** Work request **
Every single line below has to be printed once more, exactly.

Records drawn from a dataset

:::

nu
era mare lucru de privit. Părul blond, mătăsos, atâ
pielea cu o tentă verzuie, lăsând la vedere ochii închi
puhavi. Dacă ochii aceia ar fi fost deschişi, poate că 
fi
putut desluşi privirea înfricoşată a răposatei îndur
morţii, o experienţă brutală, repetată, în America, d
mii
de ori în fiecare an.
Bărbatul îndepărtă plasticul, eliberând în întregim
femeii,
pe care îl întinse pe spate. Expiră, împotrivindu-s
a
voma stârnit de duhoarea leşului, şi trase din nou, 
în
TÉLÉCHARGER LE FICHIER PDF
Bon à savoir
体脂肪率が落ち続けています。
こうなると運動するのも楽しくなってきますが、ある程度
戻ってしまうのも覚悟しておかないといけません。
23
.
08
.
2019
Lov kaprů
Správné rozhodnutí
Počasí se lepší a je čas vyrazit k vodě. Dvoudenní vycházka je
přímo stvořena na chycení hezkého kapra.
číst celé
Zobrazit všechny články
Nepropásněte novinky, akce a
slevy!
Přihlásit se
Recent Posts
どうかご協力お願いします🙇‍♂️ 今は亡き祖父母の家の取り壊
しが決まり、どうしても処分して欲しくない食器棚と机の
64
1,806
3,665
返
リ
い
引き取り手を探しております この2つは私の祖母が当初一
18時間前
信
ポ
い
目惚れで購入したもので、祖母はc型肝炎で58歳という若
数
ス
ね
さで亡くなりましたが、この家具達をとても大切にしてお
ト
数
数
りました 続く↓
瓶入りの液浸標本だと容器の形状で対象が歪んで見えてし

:::

** Exercise output **
nu
era mare lucru de privit. Părul blond, mătăsos, atâ
pielea cu o tentă verzuie, lăsând la vedere ochii închi
puhavi. Dacă ochii aceia ar fi fost deschişi, poate că 
fi
putut desluşi privirea înfricoşată a răposatei îndur
morţii, o experienţă brutală, repetată, în America, d
mii
de ori în fiecare an.
Bărbatul îndepărtă plasticul, eliberând în întregim
femeii,
pe care îl întinse pe spate. Expiră, împotrivindu-s
a
voma stârnit de duhoarea leşului, şi trase din nou, 
în
TÉLÉCHARGER LE FICHIER PDF
Bon à savoir
体脂肪率が落ち続けています。
こうなると運動するのも楽しくなってきますが、ある程度
戻ってしまうのも覚悟しておかないといけません。
23
.
08
.
2019
Lov kaprů
Správné rozhodnutí
Počasí se lepší a je čas vyrazit k vodě. Dvoudenní vycházka je
přímo stvořena na chycení hezkého kapra.
číst celé
Zobrazit všechny články
Nepropásněte novinky, akce a
slevy!
Přihlásit se
Recent Posts
どうかご協力お願いします🙇‍♂️ 今は亡き祖父母の家の取り壊
しが決まり、どうしても処分して欲しくない食器棚と机の
64
1,806
3,665
返
リ
い
引き取り手を探しております この2つは私の祖母が当初一
18時間前
信
ポ
い
目惚れで購入したもので、祖母はc型肝炎で58歳という若
数
ス
ね
さで亡くなりましたが、この家具達をとても大切にしてお
ト
数
数
りました 続く↓
瓶入りの液浸標本だと容器の形状で対象が歪んで見えてし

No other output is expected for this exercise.